Sétimo Irmão era alegre e conversador. Durante a caminhada, descrevia as paisagens da montanha: o sol, a neblina, os espíritos que viviam por ali, quais já havia visitado, em quais riachos era bom pegar caranguejos, em quais era melhor pescar, sabia falar sobre tudo.
Mesmo ao deixar a Montanha Yi e seguir rumo ao condado, conhecia o nome de cada vila e rio pelo caminho.
Da manhã ao meio-dia, e depois à tarde, passaram de trilhas cobertas de folhas a estradinhas de vilarejo, até chegar à estrada principal, onde aumentava o movimento. Havia caravanas de comerciantes com cavalos e mulas, vendedores ambulantes empurrando carrinhos, a agitação crescia, um contraste total com a paz do templo nas montanhas, parecia outro mundo.
À sombra dourada do entardecer, avistaram por fim a cidade.
—Chegamos — disse o Sétimo Irmão. — O condado de Yi é a sede da província, uma cidade grande.
—Condado de Yi…
—Irmão, o que vamos comprar? Hoje você é o responsável, pode decidir tudo.
—Vamos ver o que ainda está aberto, já está ficando tarde — ponderou Lin Jue. — Vamos primeiro procurar as lojas que ainda estejam funcionando.
—Estamos contigo! — declarou o Sétimo Irmão, seguindo à frente até o portão da cidade.
Na entrada, guardas armados vigiavam. O Sétimo Irmão apresentou um documento dobrado, apontou para Lin Jue e a irmãzinha, explicando que tinham vindo comprar mantimentos.
Os guardas olharam para ele, depois para Lin Jue e a raposinha ao lado, que já não podia ser confundida com qualquer outro animal. Havia muitos boatos estranhos sobre raposas, e o guarda franziu a testa. Mas, ao notar o documento especial, logo percebeu que, se um monge tinha uma raposa, era sinal de que não era alguém comum. O respeito substituiu a dúvida rapidamente.
—Sejam bem-vindos, mestres.
—Obrigado.
Os três agradeceram e entraram na cidade.

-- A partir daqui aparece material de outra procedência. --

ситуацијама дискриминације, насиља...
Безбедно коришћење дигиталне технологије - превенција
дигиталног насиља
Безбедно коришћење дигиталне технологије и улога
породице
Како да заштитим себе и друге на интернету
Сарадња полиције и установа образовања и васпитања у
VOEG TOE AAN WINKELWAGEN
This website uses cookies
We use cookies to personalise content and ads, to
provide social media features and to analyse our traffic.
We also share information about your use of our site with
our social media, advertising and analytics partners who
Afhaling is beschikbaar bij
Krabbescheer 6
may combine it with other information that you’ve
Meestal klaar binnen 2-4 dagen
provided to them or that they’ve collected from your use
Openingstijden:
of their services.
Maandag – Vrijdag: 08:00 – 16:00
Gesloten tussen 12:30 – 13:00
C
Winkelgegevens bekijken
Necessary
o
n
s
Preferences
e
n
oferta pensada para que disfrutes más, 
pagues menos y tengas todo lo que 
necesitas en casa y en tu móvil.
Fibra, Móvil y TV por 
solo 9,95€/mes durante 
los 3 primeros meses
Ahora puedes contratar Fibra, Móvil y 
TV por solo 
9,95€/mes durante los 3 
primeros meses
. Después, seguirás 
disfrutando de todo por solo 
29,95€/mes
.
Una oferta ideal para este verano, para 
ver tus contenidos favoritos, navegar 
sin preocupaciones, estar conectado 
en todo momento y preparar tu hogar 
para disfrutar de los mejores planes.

—Talvez vocês não saibam, mas hoje em dia o governo emite dois tipos de licença religiosa: uma em papel, para monges comuns, e outra em forma de livreto. Quem tem esta, é porque o templo demonstrou algum poder especial — explicou o Sétimo Irmão. — Quando vocês descerem a montanha, o mestre também providenciará uma para cada um.
—Entendi.
Conversando, atravessaram o portão. A rua principal surgiu diante deles, ladeada de casas brancas com telhado de telhas cinzentas, típicas da arquitetura local, em camadas irregulares. Era o fim do dia, as paredes brancas douravam-se ao pôr do sol, as telhas refletiam a luz, e as ruas ainda estavam cheias de gente.

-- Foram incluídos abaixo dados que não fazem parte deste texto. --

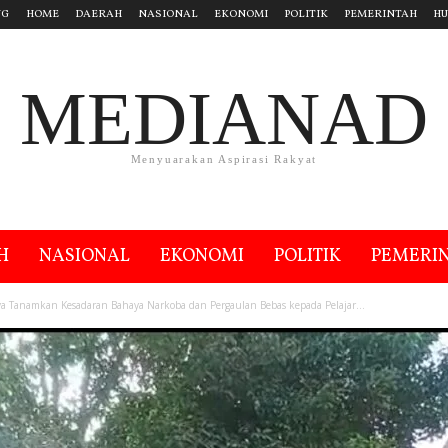
NG
HOME
DAERAH
NASIONAL
EKONOMI
POLITIK
PEMERINTAH
H
MEDIANAD
Menyuarakan Aspirasi Rakyat
H
NASIONAL
EKONOMI
POLITIK
PEMERI
ya Tanamkan Kesadaran Bahaya Narkoba dan Pergaulan Bebas kepada Pelajar...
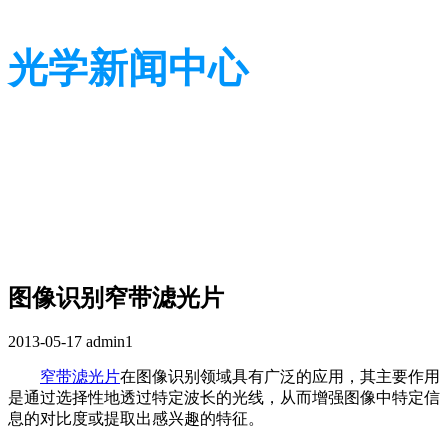
光学新闻中心
带您了解光学全貌
带您了解光学全貌
图像识别窄带滤光片
2013-05-17
admin1
窄带滤光片
在图像识别领域具有广泛的应用，其主要作用
是通过选择性地透过特定波长的光线，从而增强图像中特定信
息的对比度或提取出感兴趣的特征。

Vendedores saíam para fora da cidade, lojistas fechavam as portas, outros ainda gritavam suas mercadorias, crianças corriam ao longe. Graças ao comércio crescente dos últimos anos, a cidade estava bastante próspera.
A irmãzinha olhava tudo com curiosidade, admirando as lojas, restaurantes, os cavalos e mulas que cruzavam seu caminho, analisando os comerciantes e as crianças correndo ao longe. Só desviava o olhar quando via vendedores de doces e petiscos.
A raposinha também estava encantada. Pequena, fora recolhida por Lin Jue ainda bebê, só conhecia o pico do templo e os monges. Aquilo era um mundo completamente novo para ela.
Havia cachorros nas ruas, todos atentos à raposa. Mas, não se sabe se por inocência ou coragem, a raposinha levantava o pescoço e os encarava de volta, para logo depois continuar trotando ao lado de Lin Jue.